A few things to note are that the Wolfpack are in their 3rd year of existence, vs the Arrows' first. TWP also joined an established league.
Now, TWP did start with higher attendances from the start than the Arrows have, but we don't really have a comparison until the Arrows play at Lamport (they finish the second half of their home games at Lamport starting this Sunday). I'm not expecting 6k even then, since the Arrows, and MLR in general, is on a lower marketing, and general budget than TWP, who are far outspending everyone in every league they've been in to try to make it into Super League.
It's my opinion that a very large amount of TWP's early success is due to "any rugby is better than no rugby". To their credit, they've backed that up with a fantastic game day atmosphere and a winning team to keep that ball rolling. They got to the marketplace first, and that has huge value.
Now, however, things are a bit different. As I should have better stated in my earlier comment, it's not that the Arrows in Toronto will have an attendance effect on a RL team in Ottawa, it's that MLR's existence as a going concern in North America has an effect on the rugby scene in general. There are some fairly big concerns about the sustainability of playing in a league across the ocean. Currently TWP have a sponsorship with Air Transat that pays for all their flights as well as visiting teams. Will that be indefinite? Will Ottawa, or the New York bid also applying to the RFL, have that same luxury? Costs could be mitigated if teams coming to North America can play 2 or three games while here, but with a P/R system in place in rugby league those efficiencies would constantly be at risk.
Then there's the "overseas league" aspect. On the one hand, Canadians are used to having the only team or few teams in a foreign league. But until now that has always been the USA. Does it continue to hold up when it's across the ocean? Or will more people enjoying having knowledge about their rival cities. MLR right now is in Austin, Houston, New Orleans, New York, San Diego, Seattle, Denver (Glendale which an independent enclave), and Salt Lake City, adding New England, DC, and Atlanta next year. All cities which the average sports fan is used to, and all "major league" cities, not Bethlehem or Shreveport. The RFL Championship this year is Batley, Barrow, Bradford, Dewsbury, Featherstone, Halifax (UK), Leigh, Rochdale, Sheffield, Swinton, Toulouse (France), Widnes, and York. Of those, I'd only ever heard of York and Sheffield before paying attention to rugby league. Of the Super League teams the only one with previously recognizable names to me are Leeds and London. That's not to say that there aren't fans who appreciate that smaller towns in England get into the big leagues, and like learning about them, but that isn't everybody and it's hard to look past the familiarity that the usual North American cities bring. We're here pumped about the CPL because it's all Canada and not shared with the US. This is one step removed, where I'm happy it's North America and not another continent.

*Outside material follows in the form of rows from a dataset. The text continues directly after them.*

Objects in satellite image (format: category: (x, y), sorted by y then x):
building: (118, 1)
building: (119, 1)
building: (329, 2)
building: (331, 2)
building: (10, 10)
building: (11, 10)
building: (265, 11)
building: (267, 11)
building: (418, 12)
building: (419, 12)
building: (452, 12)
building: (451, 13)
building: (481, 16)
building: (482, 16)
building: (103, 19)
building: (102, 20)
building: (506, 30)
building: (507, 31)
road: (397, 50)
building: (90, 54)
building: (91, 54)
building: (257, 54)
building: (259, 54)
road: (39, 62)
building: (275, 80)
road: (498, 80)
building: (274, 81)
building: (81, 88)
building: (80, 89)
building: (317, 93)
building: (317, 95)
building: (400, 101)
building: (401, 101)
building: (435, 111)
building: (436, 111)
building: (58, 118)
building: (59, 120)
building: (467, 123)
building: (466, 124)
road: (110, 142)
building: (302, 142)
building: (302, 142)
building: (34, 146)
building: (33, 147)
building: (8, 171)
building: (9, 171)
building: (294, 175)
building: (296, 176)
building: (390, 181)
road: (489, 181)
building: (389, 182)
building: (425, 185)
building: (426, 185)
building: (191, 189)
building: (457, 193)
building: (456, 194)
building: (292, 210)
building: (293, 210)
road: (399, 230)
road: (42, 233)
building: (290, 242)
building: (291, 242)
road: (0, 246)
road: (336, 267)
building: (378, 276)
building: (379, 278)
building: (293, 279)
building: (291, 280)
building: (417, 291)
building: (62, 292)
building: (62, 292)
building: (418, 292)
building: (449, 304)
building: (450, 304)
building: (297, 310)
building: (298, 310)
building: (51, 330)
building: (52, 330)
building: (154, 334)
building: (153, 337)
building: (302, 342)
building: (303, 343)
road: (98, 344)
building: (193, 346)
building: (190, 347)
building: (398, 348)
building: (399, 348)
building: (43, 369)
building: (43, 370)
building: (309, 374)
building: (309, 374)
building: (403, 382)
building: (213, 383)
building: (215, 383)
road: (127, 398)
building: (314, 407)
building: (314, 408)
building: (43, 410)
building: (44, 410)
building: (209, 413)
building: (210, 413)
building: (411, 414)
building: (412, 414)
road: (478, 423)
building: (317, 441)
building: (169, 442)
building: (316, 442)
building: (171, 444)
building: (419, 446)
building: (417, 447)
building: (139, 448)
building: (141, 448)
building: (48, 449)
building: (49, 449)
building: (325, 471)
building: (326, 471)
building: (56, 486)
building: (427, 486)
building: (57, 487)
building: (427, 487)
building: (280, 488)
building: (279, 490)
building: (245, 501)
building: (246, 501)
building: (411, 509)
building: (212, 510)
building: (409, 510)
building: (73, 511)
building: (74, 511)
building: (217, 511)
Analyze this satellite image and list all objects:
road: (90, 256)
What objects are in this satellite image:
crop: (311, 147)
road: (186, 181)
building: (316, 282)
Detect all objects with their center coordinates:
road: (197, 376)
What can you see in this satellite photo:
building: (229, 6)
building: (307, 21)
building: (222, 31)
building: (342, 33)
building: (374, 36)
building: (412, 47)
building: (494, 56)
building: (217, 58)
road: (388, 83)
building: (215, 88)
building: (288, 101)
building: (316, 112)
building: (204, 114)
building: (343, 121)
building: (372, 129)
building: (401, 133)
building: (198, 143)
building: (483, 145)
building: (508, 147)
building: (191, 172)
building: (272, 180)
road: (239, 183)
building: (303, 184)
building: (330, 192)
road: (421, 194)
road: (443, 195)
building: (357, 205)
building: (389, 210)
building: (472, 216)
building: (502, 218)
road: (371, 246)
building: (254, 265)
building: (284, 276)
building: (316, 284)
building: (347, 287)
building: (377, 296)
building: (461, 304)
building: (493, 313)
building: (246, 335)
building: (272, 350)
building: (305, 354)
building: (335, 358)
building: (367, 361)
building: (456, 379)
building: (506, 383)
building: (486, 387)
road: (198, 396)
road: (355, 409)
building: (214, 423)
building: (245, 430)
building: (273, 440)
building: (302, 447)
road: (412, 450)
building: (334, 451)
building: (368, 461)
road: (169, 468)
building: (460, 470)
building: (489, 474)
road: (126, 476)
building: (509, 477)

Also trying to bring this into the neighbourhood of "on topic", the Arrows are as "by Canadians, for Canadians" as you can get. 33 out of 40 on the roster are Canadian, the majority from Ontario. They were born out of professionalizing the Ontario Blues provincial team, and therefore have the pretty much automatic support of Rugby Ontario, Rugby Canada, and all of the clubs. TWP had one Canadian who left for Canada 7's instead. This is now the pathway, ans well as a much larger base of potential long term support.
All of this to say that I think Eric Perez, the guy behind TWP and now Ottawa, has done a great sales job on his investors, but I seriously doubt the long-term prospects of pro rugby league in Canada or North America. The RFL seems to be fairly poorly run, opting for short term solutions that only end up hurting it. They tried to charge the Catalans Dragon half million pounds to enter the Challenge Cup this year, after having won it last year, out of worry about ticket sales. That isn't to say MLR doesn't have it's own issues, one or two teams could be gone in a couple years, but they seem much more long term focused. I think best-case for rugby is that Toronto and maybe New York manage to be sustainable to continue playing in England indefinitely, but in the long run domestic, CanAm rugby union will overtake that.